Ray Tracing That Was Anything *But* a Weekend — in Forth
2025-10-10

## Result
[kirisaki/forth-raytracing: An implementation of ray tracing in Forth.](https://github.com/kirisaki/forth-raytracing)
## The Beginning
There’s a well-known challenge called [*Ray Tracing in One Weekend*](https://raytracing.github.io/).
The idea is simple — write a minimal ray tracer over a weekend.
I once implemented it in [Rust](https://github.com/kirisaki/rust-raytracing).
This time, I decided to try it in **Forth**. *Am I insane?*
## Why It’s Madness
Writing a “weekend ray tracer” in Forth is borderline insanity.

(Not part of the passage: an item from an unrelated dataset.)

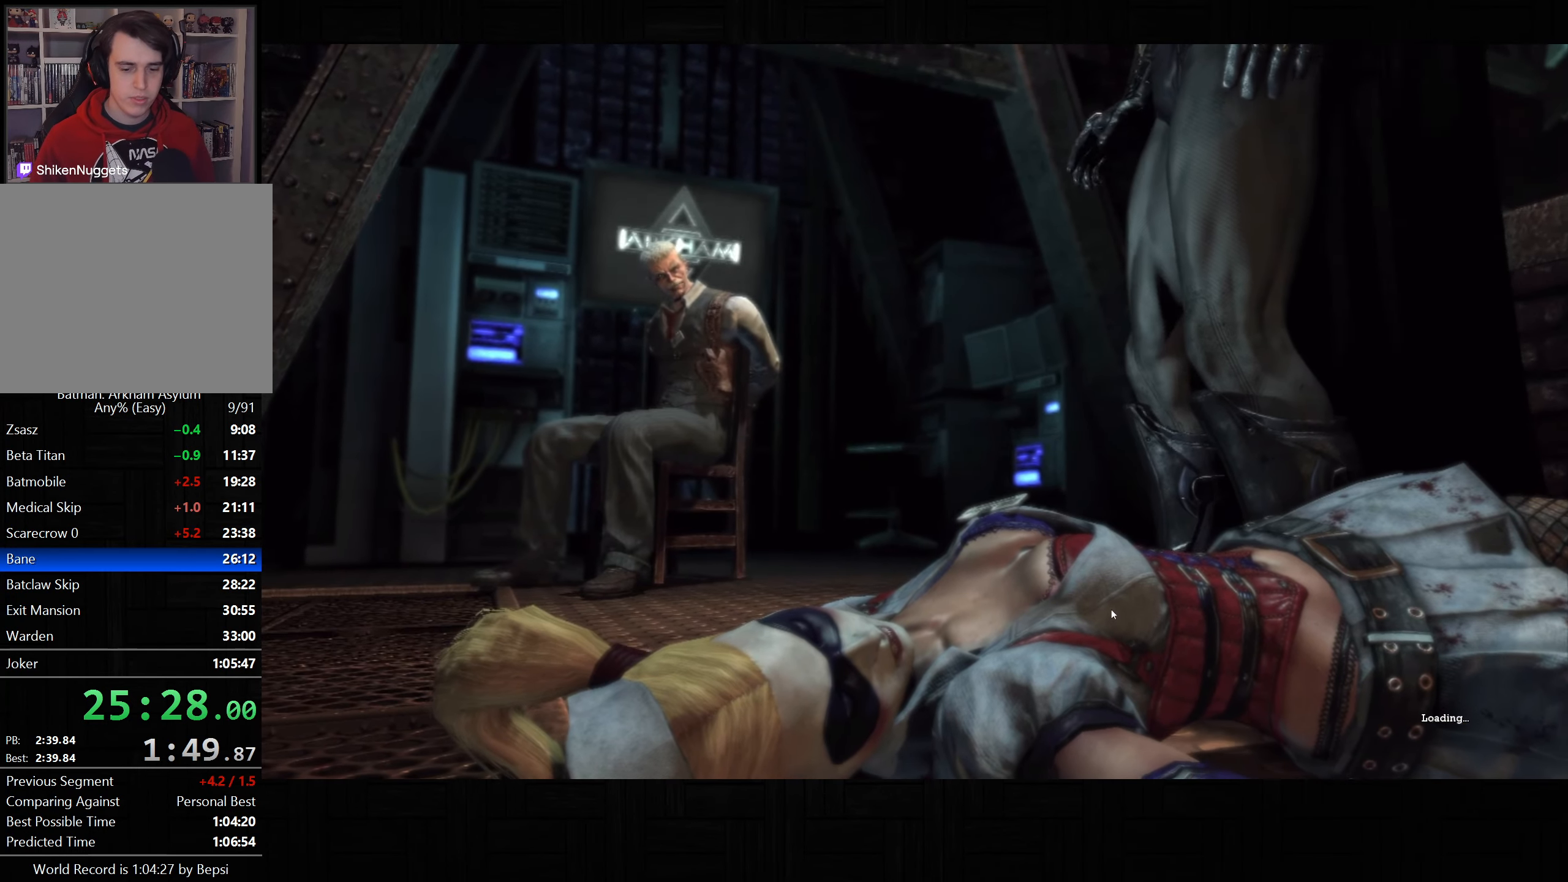
{"buttons": ["CIRCLE"], "left_stick": "center", "right_stick": "center", "button_events": [[67, "CIRCLE", "up"], [150, "CIRCLE", "down"], [233, "CIRCLE", "up"], [333, "CIRCLE", "down"], [400, "CIRCLE", "up"], [483, "CIRCLE", "down"]]}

- There’s no garbage collector
- No concept of ownership
- You manipulate raw memory directly
- There are no variables
- Well, kind of, but they’re very peculiar
- In gforth, there are literally none for floating-point numbers
- ~~No namespaces~~ There are wordlists after all (added on 2025-10-11)
- No types
- You push values onto a stack, call a word (Forth’s term for a function), and push the result back onto the stack
- Naturally, stack underflows and overflows happen all the time
It’s a parade of “no”s.
With no compile-time checks, it’s even harsher than C. Maybe slightly better than assembly.
So why write in such a language?
*Because the stack was there.*
## Still, It Works If You’re Patient
Forth is quirky, but once you understand how it works, it’s not too bad.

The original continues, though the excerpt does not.